In a bid to facilitate comprehensive evaluation, we have curated a dataset known as MixInstruct. Encompassing 110k examples, coupled with corresponding responses, MixInstruct is a mixture of popular data from multiple sources such as Alpaca and ShareGPT. MixInstruct bridges the gap between multiple open-source LLMs, incorporating responses from 11 widely embraced models, including Vicuna, and juxtaposes them with referential responses for effective evaluation.

Metrics

We implement PairRanker and GenFuser with deberta-v3-Large (400m) and flan-t5-xl (3b). To ensure a comprehensive evaluation, we used a collection of automatic metrics, such as BERTScore, BLEURT, and BARTScore. In addition, we integrated a GPT-based pairwise comparison ranking evaluation for grading responses and ranking the methods.

Results

Our empirical results reveal consistent discrepancies in performance between the top two models, OpenAssistant (OA) and Vicuna (Vic), compared to our PairRanker and full LLM-Blender method across all four established metrics.
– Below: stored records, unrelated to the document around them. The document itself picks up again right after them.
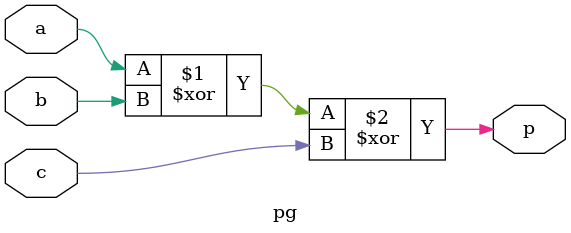
<source format=v>
`timescale 1ns / 1ps

module pg(
    input a,b,c,
    output p
    );
    
    assign p=a^b^c;
endmodule

</source>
Remarkably, the outputs generated by Blender surpass or match the performances of these two competitors in 68% and 76% of test instances, respectively. Such results indicate that Blender offers a robust and compelling framework for implementing ensemble learning.

Conclusion

In our quest for advancing the usage and growth of open-source LLMs, we introduce LLM-Blender. This is a post-hoc ensemble learning method specially developed to rank and merge outputs from various LLMs. Our goal with dynamically ensembling LLMs is to curtail biases, inaccuracies, and uncertainties commonly found in individual models. Consequently, this would generate outputs more concurrent with human feedback.

In addition, we present a new benchmark, MixInstruct. This is designed for training and assessing LLM ensembling methods on tasks requiring the following of instructions. Along with this, we’re excited to open-source the LLM-Blender toolkit on Github, linked below. This move is intended to facilitate the utilization of our approach by others, thus supporting the evolution of more sophisticated AI systems. These systems will be capable of achieving robustness, a higher level of generalization, and improved accuracy across a broad spectrum of tasks.